CVE-2024-46979

Name of the Vulnerable Software and Affected Versions XWiki Platform versions 13.2-rc-1 through 14.10.20 XWiki Platform versions 15.0.0 through 15.5.4 XWiki Platform versions 15.10.0 XWiki Platform versions 16.0.0 before 16.0RC1

Description The issue allows access to notification filters of any user by using a URL such as <hostname>xwiki/bin/get/XWiki/Notifications/Code/NotificationFilterPreferenceLivetableResults?outputSyntax=plain&type=custom&user=<username>. The filters mainly contain references which are public data in XWiki, but some information could be used in combination with other vulnerabilities.

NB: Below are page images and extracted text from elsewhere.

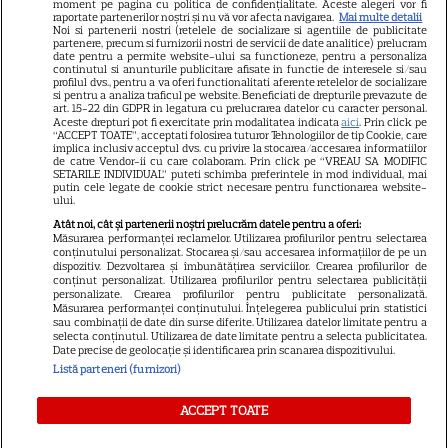
Știri mondene
moment pe pagina cu politica de confidențialitate. Aceste alegeri vor fi
raportate partenerilor noștri și nu vă vor afecta navigarea.
Mai multe detalii
Noi si partenerii nostri (retelele de socializare si agentiile de publicitate
Avantaje
partenere, precum si furnizorii nostri de servicii de date analitice) prelucram
date pentru a permite website-ului sa functioneze, pentru a personaliza
Elle
continutul si anunturile publicitare afisate in functie de interesele si/sau
profilul dvs., pentru a va oferi functionalitati aferente retelelor de socializare
Unica
si pentru a analiza traficul pe website. Beneficiati de drepturile prevazute de
art. 15-22 din GDPR in legatura cu prelucrarea datelor cu caracter personal.
Retete practice
Aceste drepturi pot fi exercitate prin modalitatea indicata
aici
. Prin click pe
“ACCEPT TOATE”, acceptati folosirea tuturor Tehnologiilor de tip Cookie, care
implica inclusiv acceptul dvs. cu privire la stocarea/accesarea informatiilor
de catre Vendor-ii cu care colaboram. Prin click pe “VREAU SA MODIFIC
SETARILE INDIVIDUAL” puteti schimba preferintele in mod individual, mai
URMĂREȘTE-NE PE
putin cele legate de cookie strict necesare pentru functionarea website-
ului.
Atât noi, cât și partenerii noștri prelucrăm datele pentru a oferi:
Măsurarea performanței reclamelor. Utilizarea profilurilor pentru selectarea
conținutului personalizat. Stocarea și/sau accesarea informațiilor de pe un
dispozitiv. Dezvoltarea și îmbunătățirea serviciilor. Crearea profilurilor de
conținut personalizat. Utilizarea profilurilor pentru selectarea publicității
Copyright
2026
Ringier Romania – Toate Drepturile rezervate
personalizate. Crearea profilurilor pentru publicitate personalizată.
Măsurarea performanței conținutului. Înțelegerea publicului prin statistici
sau combinații de date din surse diferite. Utilizarea datelor limitate pentru a
selecta conținutul. Utilizarea de date limitate pentru a selecta publicitatea.
Date precise de geolocație și identificarea prin scanarea dispozitivului.
Listă parteneri (furnizori)
Pariază responsabil! Decizia ONJN nr. 821/25.09.2025.
Jocurile de noroc sunt interzise minorilor.
ACCEPT TOATE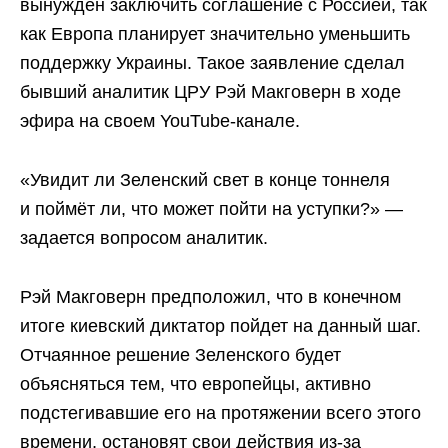
вынужден заключить соглашение с Россией, так
как Европа планирует значительно уменьшить
поддержку Украины. Такое заявление сделал
бывший аналитик ЦРУ Рэй Макговерн в ходе
эфира на своем YouTube-канале.
«Увидит ли Зеленский свет в конце тоннеля
и поймёт ли, что может пойти на уступки?» —
задается вопросом аналитик.
Рэй Макговерн предположил, что в конечном
итоге киевский диктатор пойдет на данный шаг.
Отчаянное решение Зеленского будет
объясняться тем, что европейцы, активно
подстегивавшие его на протяжении всего этого
времени, остановят свои действия из-за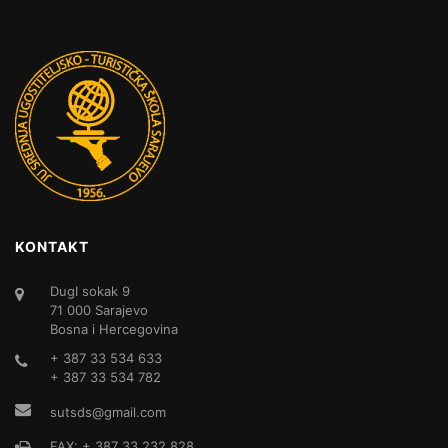
KONTAKT
DugI sokak 9
71 000 Sarajevo
Bosna i Hercegovina
+ 387 33 534 633
+ 387 33 534 782
sutsds@gmail.com
FAX: + 387 33 232 828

Recommendations For XWiki Platform versions 13.2-rc-1 through 14.10.20, upgrade to version 14.10.21 or later. For XWiki Platform versions 15.0.0 through 15.5.4, upgrade to version 15.5.5 or later. For XWiki Platform version 15.10.0, upgrade to version 15.10.1 or later. For XWiki Platform versions 16.0.0 before 16.0RC1, upgrade to version 16.0RC1 or later. As a temporary workaround, an administrator can edit directly the document XWiki.Notifications.Code.NotificationFilterPreferenceLivetableResults to apply the same changes as in the patch.